Milletler, devletler halinde örgütlenirler. Normal olarak, her milletin bir devleti olmalıdır. Milletler arası iş birliği, Türkiye gibi diğer devletlerin de önem verdikleri bir çalışmadır. Ancak, ülkemiz, diğer devletlerin karşı karşıya kaldığı önemli ve güncel tehditlerle karşı karşıya bulunmaktadır. Bu önemli tehdit unsuru kaçakçılıktır.

Kaçakçılıkla mücadelede milletler, bir araya gelemediklerinden başarısız olmaktadırlar. Devletimiz, kaçakçılığın önlenmesi için büyük çaba harcamaktadır. Jandarma Genel Komutanlığı, Emniyet Genel Müdürlüğü, Gümrük Genel Müdürlüğü, Tekel Genel Müdürlüğü gibi kuruluşlar, kaçakçılıkla mücadele ederek sürdürmektedirler.

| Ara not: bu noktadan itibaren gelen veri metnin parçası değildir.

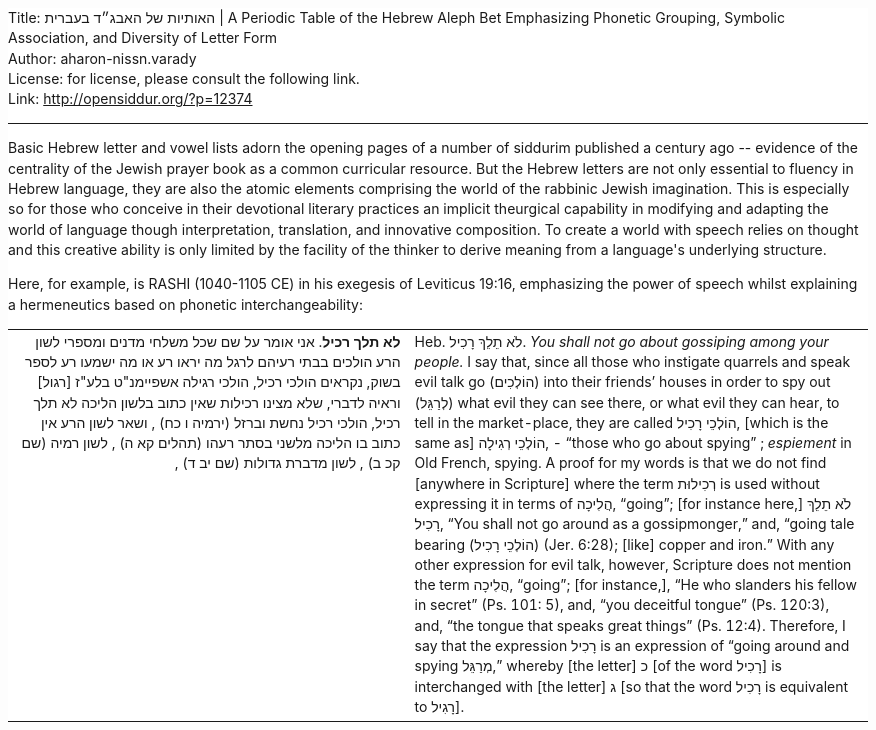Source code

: <html>
<head></head>
<body>
Title: האותיות של האבג״ד בעברית | A Periodic Table of the Hebrew Aleph Bet Emphasizing Phonetic Grouping, Symbolic Association, and Diversity of Letter Form<br />
Author: aharon-nissn.varady<br />
License: for license, please consult the following link.<br />
Link: <a href="http://opensiddur.org/?p=12374">http://opensiddur.org/?p=12374</a>
<p />
<hr />

Basic Hebrew letter and vowel lists adorn the opening pages of a number of siddurim published a century ago -- evidence of the centrality of the Jewish prayer book as a common curricular resource. But the Hebrew letters are not only essential to fluency in Hebrew language, they are also the atomic elements comprising the world of the rabbinic Jewish imagination. This is especially so for those who conceive in their devotional literary practices an implicit theurgical capability in modifying and adapting the world of language though interpretation, translation, and innovative composition. To create a world with speech relies on thought and this creative ability is only limited by the facility of the thinker to derive meaning from a language's underlying structure. 

Here, for example, is RASHI (1040-1105 CE) in his exegesis of Leviticus 19:16, emphasizing the power of speech whilst explaining a hermeneutics based on phonetic interchangeability:

<table style="margin-left: auto;margin-right: auto;"><tbody>
<tr><td style="vertical-align:top;" width="46%">
<div class="commentary" style="text-align: right;"><span lang="he">
<strong>לא תלך רכיל</strong>. אני אומר על שם שכל משלחי מדנים ומספרי לשון הרע הולכים בבתי רעיהם לרגל מה יראו רע או מה ישמעו רע לספר בשוק, נקראים הולכי רכיל, הולכי רגילה אשפיימנ"ט בלע"ז [רגול] וראיה לדברי, שלא מצינו רכילות שאין כתוב בלשון הליכה לא תלך רכיל, הולכי רכיל נחשת וברזל (ירמיה ו כח) , ושאר לשון הרע אין כתוב בו הליכה מלשני בסתר רעהו (תהלים קא ה) , לשון רמיה (שם קכ ב) , לשון מדברת גדולות (שם יב ד) , ‏
</span></div>
</td>
 
<td style="vertical-align:top;" width="53%">
<div class="english">
Heb. לֹא תֵלֵךְ רָכִיל. <em>You shall not go about gossiping among your people.</em> 
I say that, since all those who instigate quarrels and speak evil talk go (הוֹלְכִים) into their friends’ houses in order to spy out (לְרַגֵּל) what evil they can see there, or what evil they can hear, to tell in the market-place, they are called הוֹלְכֵי רָכִיל, [which is the same as] הוֹלְכֵי רְגִילָה, - “those who go about spying” ; <em>espiement </em>in Old French, spying. A proof for my words is that we do not find [anywhere in Scripture] where the term רְכִילוּת is used without expressing it in terms of הֲלִיכָה, “going”; [for instance here,] לֹא תֵלֵךְ רָכִיל, “You shall not go around as a gossipmonger,” and, “going tale bearing (הוֹלְכֵי רָכִיל) (Jer. 6:28); [like] copper and iron.” With any other expression for evil talk, however, Scripture does not mention the term הֲלִיכָה, “going”; [for instance,], “He who slanders his fellow in secret” (Ps. 101: 5), and, “you deceitful tongue” (Ps. 120:3), and, “the tongue that speaks great things” (Ps. 12:4). Therefore, I say that the expression רָכִיל is an expression of “going around and spying מְרַגֵּל,” whereby [the letter] כ [of the word רָכִיל] is interchanged with [the letter] ג [so that the word רָכִיל is equivalent to רָגִיל]. 
</div>
</td></tr>
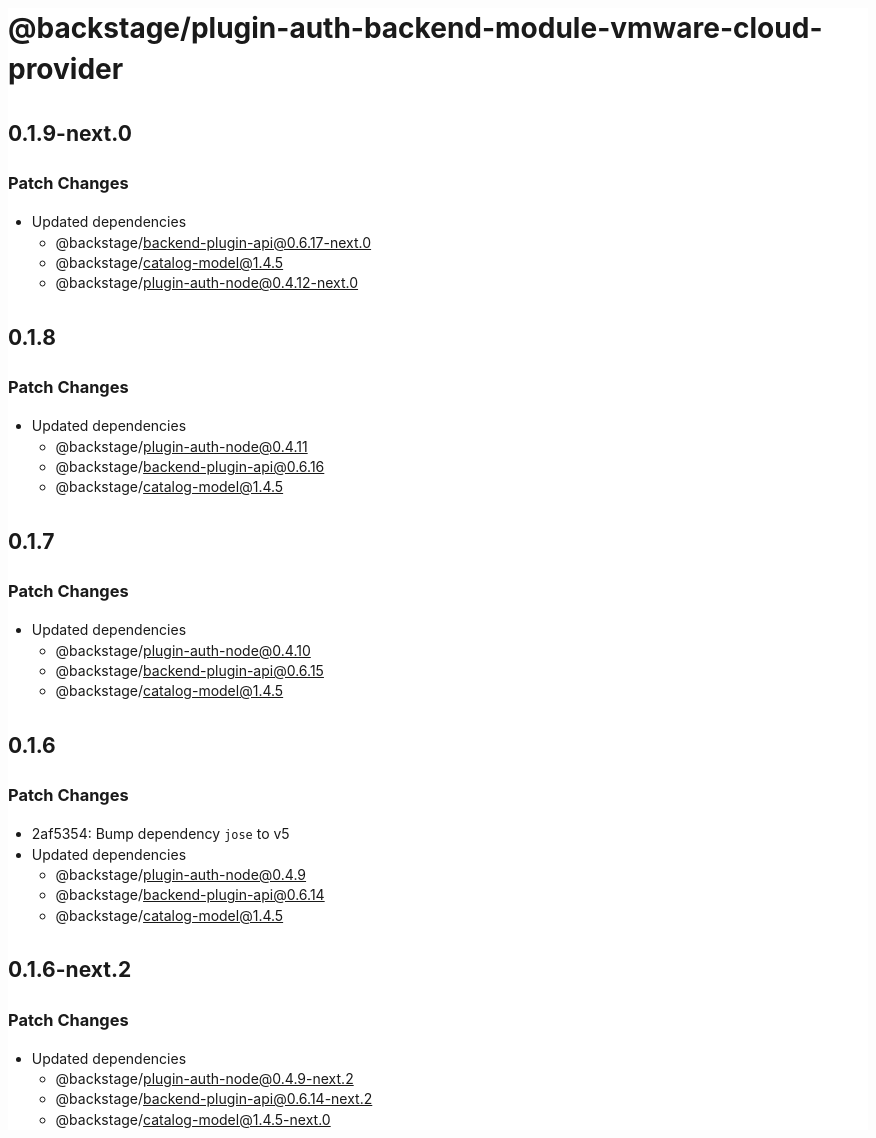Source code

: # @backstage/plugin-auth-backend-module-vmware-cloud-provider

## 0.1.9-next.0

### Patch Changes

- Updated dependencies
  - @backstage/backend-plugin-api@0.6.17-next.0
  - @backstage/catalog-model@1.4.5
  - @backstage/plugin-auth-node@0.4.12-next.0

## 0.1.8

### Patch Changes

- Updated dependencies
  - @backstage/plugin-auth-node@0.4.11
  - @backstage/backend-plugin-api@0.6.16
  - @backstage/catalog-model@1.4.5

## 0.1.7

### Patch Changes

- Updated dependencies
  - @backstage/plugin-auth-node@0.4.10
  - @backstage/backend-plugin-api@0.6.15
  - @backstage/catalog-model@1.4.5

## 0.1.6

### Patch Changes

- 2af5354: Bump dependency `jose` to v5
- Updated dependencies
  - @backstage/plugin-auth-node@0.4.9
  - @backstage/backend-plugin-api@0.6.14
  - @backstage/catalog-model@1.4.5

## 0.1.6-next.2

### Patch Changes

- Updated dependencies
  - @backstage/plugin-auth-node@0.4.9-next.2
  - @backstage/backend-plugin-api@0.6.14-next.2
  - @backstage/catalog-model@1.4.5-next.0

Kaçakçılığı önleme konusunda devletimizin, vatandaşlarından beklentileri vardır. Örneğin, çevremizde silâh, tarihi eser, uyuşturucu madde kaçakçılığı yapanları ilgili devlet birimlerine bildirmeliyiz. Bu bir vatandaşlık görevidir. Aynı zamanda, insana ve insanlığa hizmet etmektir.